The data
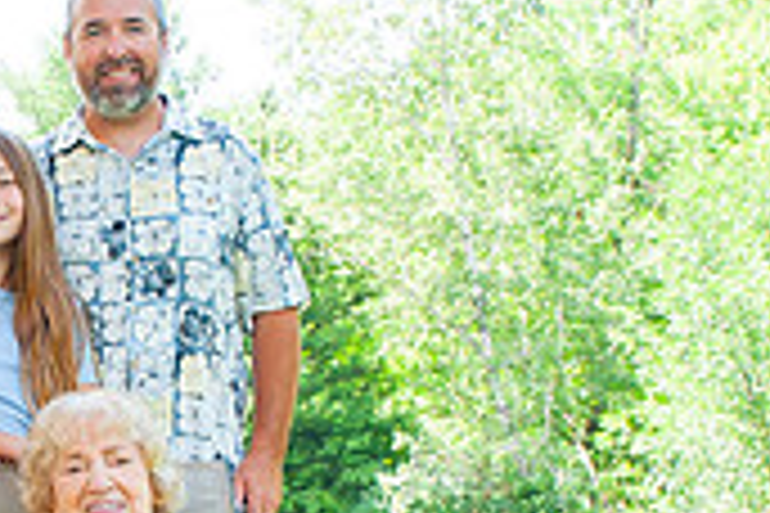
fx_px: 2267
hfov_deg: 18.6
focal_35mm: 106
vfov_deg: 12.6
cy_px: 593
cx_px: -66
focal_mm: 26
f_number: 11
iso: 640
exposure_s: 1/125
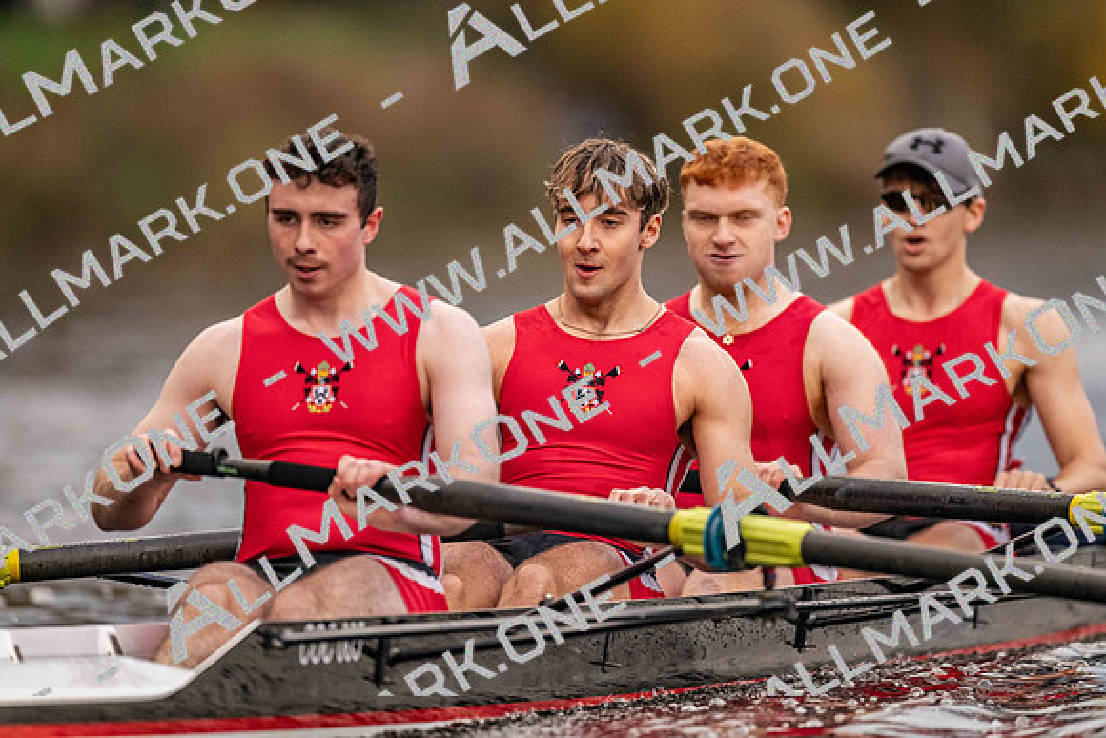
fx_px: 18437
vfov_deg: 2.3
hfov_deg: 3.4
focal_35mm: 600
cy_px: 369
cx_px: 553
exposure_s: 1/2500
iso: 2800
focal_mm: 600
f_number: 4
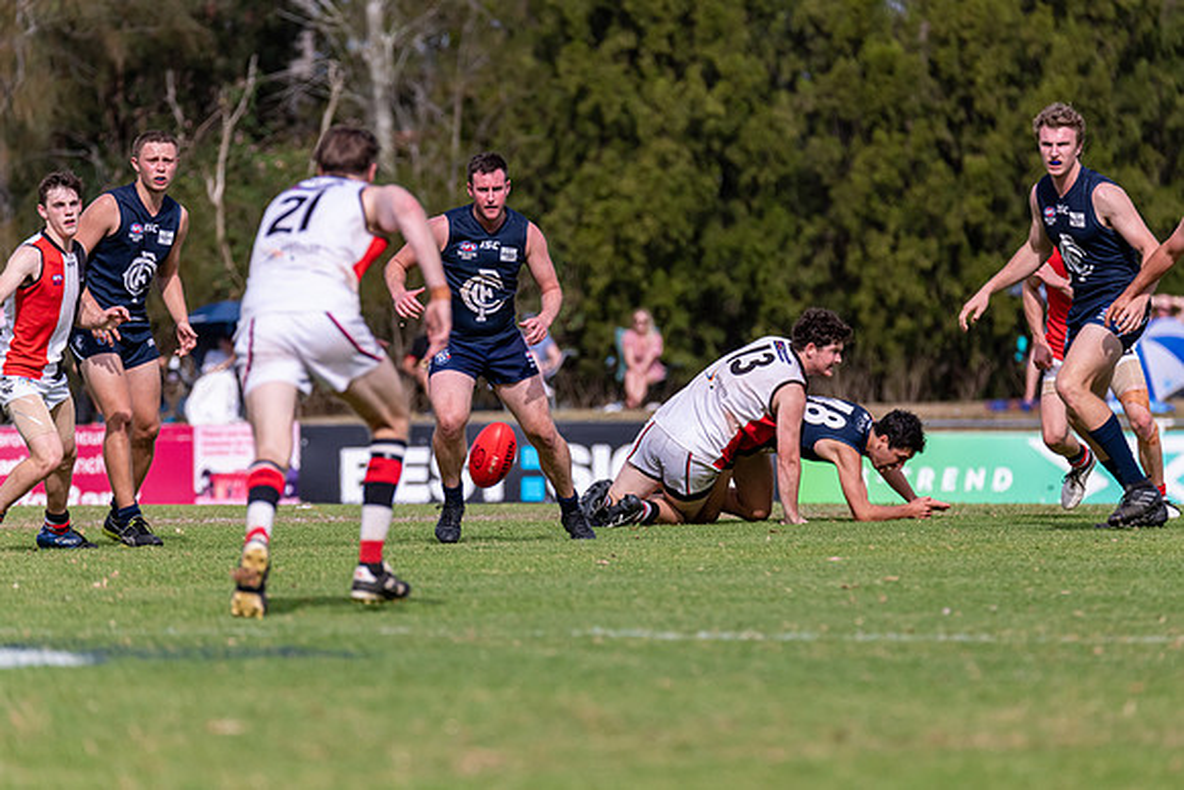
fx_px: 13741
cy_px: 395
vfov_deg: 3.3
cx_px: 607
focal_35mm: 418
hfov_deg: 4.9
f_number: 6.3
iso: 800
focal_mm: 400
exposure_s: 1/3200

What you have to do
Your answer must be an exact copy of the records, without the pictures.

Task answer
fx_px: 2267
hfov_deg: 18.6
focal_35mm: 106
vfov_deg: 12.6
cy_px: 593
cx_px: -66
focal_mm: 26
f_number: 11
iso: 640
exposure_s: 1/125
fx_px: 18437
vfov_deg: 2.3
hfov_deg: 3.4
focal_35mm: 600
cy_px: 369
cx_px: 553
exposure_s: 1/2500
iso: 2800
focal_mm: 600
f_number: 4
fx_px: 13741
cy_px: 395
vfov_deg: 3.3
cx_px: 607
focal_35mm: 418
hfov_deg: 4.9
f_number: 6.3
iso: 800
focal_mm: 400
exposure_s: 1/3200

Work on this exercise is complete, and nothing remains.